Wall Street climbs as Big Tech recovers following recent drop
NEW YORK — U.S. stocks closed broadly higher Monday on Wall Street, clawing back some of the losses from their worst week since April.
The Standard & Poor’s 500 rose 1.1%, breaking a three-day losing streak. It was the first gain for the benchmark index since it set an all-time high Tuesday.
The Dow Jones industrial average added 0.3%, and the Nasdaq composite climbed 1.6%.
The gains were broad, with more than three-quarters of the stocks in the S&P 500 closing higher, although tech stocks accounted for much of the rally.
Nvidia rose 4.8%, and other Big Tech stocks likewise regained some of their sharp drops from the week before to support the market. They had sputtered amid criticism that they’d grown too expensive after rocketing so high and being the main reasons for Wall Street’s run to records. Two of them, Alphabet and Tesla, will report Tuesday how much profit they earned during the spring in a big test. Alphabet rose 2.3% and Tesla gained 5.1%.
Treasury yields mostly climbed in the bond market after President Biden said he won’t run for reelection. The move could cause the unwinding of some of the market’s “Trump trade,” which took off after Biden’s weak performance in a debate last month raised expectations for a win by former President Trump.
Bank stocks had climbed on forecasts for lighter regulations in the event of a Republican sweep, for example, and longer-term Treasury yields climbed more than short-term ones on expectations for policies that could push up the U.S. government’s already high debt.
But Biden’s stepping aside over the weekend wasn’t that big of a surprise for the market. “It was a matter of when, not if,” said Brian Jacobsen, chief economist at Annex Wealth Management.
“This could lower the odds of Trump winning, but the Democrats have to rally around a candidate first.”
The yield on the 10-year Treasury rose to 4.26% from 4.24% late Friday. Shorter-term yields were relatively steady. The two-year yield was unchanged at 4.52%, where it was late Friday.
Other corners of the market that could have swung sharply on uncertainty about the election also were mostly quiet. The U.S. dollar’s value was relatively steady against its biggest rivals.
In the meantime, reports on corporate profits and the U.S. economy’s growth could continue to grab the market’s spotlight. Analysts are expecting companies in the S&P 500 to deliver the strongest profit growth for the latest quarter since the end of 2021, according to FactSet.
Truist Financial rose 3.2% after the bank reported net interest income, a key underlying measure of overall profit, that analysts called stronger than expected.
Verizon Communications tumbled 6.1% after reporting profit for the latest quarter that matched analysts’ expectations but revenue that fell just short.
Besides Alphabet and Tesla, dozens of other big U.S. companies will report their latest quarterly results this week, including Coca-Cola, Ford and American Airlines.
Airlines last week struggled with massive disruptions from a global technology outage, which appeared to have been largely resolved over the weekend but delays at airports continued Monday.
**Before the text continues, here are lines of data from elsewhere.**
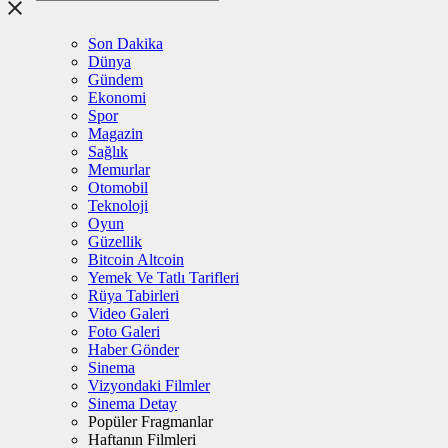
Son Dakika
Dünya
Gündem
Ekonomi
Spor
Magazin
Sağlık
Memurlar
Otomobil
Teknoloji
Oyun
Güzellik
Bitcoin Altcoin
Yemek Ve Tatlı Tarifleri
Rüya Tabirleri
Video Galeri
Foto Galeri
Haber Gönder
Sinema
Vizyondaki Filmler
Sinema Detay
Popüler Fragmanlar
Haftanın Filmleri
A faulty software update caused havoc worldwide and led to the grounding by almost all airlines of a number of flights. The vast majority of cancellations early Monday were Delta Air Lines flights. Delta’s stock lost 3.5%.
Cybersecurity firm CrowdStrike said that the issue believed to be behind the outage was not a security incident or cyberattack and that it had deployed a fix. The company said the problem lay in a faulty update sent to computers running Microsoft Windows.
CrowdStrike’s stock fell 13.5% on Monday after taking an 11.1% hit Friday.
All told, the S&P 500 rose 59.41 points to 5,564.41. The Dow added 127.91 points to 40,415.44, and the Nasdaq gained 280.63 points to close at 18,007.57.
In stock markets abroad, indexes rose across much of Europe.
In Asia, Hong Kong’s Hang Seng rose 1.3%, but stocks fell 0.6% in Shanghai after China’s central bank unexpectedly lowered a benchmark interest rate for loans. The move came after the government recently reported that the world’s second-largest economy expanded at a slower-than-forecast pace in the second quarter.